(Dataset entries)
▬▬▬▬▬▬

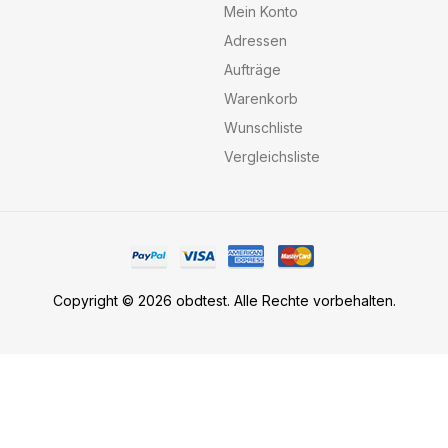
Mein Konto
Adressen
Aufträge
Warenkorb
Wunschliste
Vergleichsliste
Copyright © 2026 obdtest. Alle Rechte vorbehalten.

▬▬▬▬▬▬

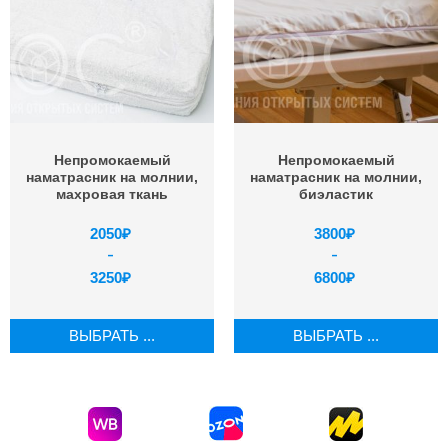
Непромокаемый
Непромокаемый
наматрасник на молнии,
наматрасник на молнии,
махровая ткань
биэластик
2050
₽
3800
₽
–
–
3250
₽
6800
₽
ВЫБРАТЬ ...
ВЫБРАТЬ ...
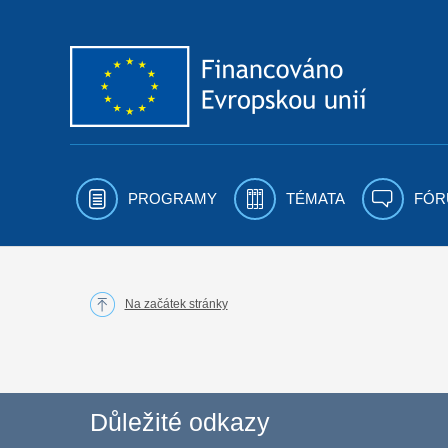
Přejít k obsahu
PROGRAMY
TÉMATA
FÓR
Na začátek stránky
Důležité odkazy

▬▬▬▬▬▬

▸ **What you are asked to do**: Starting with the line with "Přejít k obsahu" above and going on through the line with "Důležité odkazy", transcribe every line exactly, both ends included, and add nothing.

▸ **Reply to the exercise**:
Přejít k obsahu
PROGRAMY
TÉMATA
FÓR
Na začátek stránky
Důležité odkazy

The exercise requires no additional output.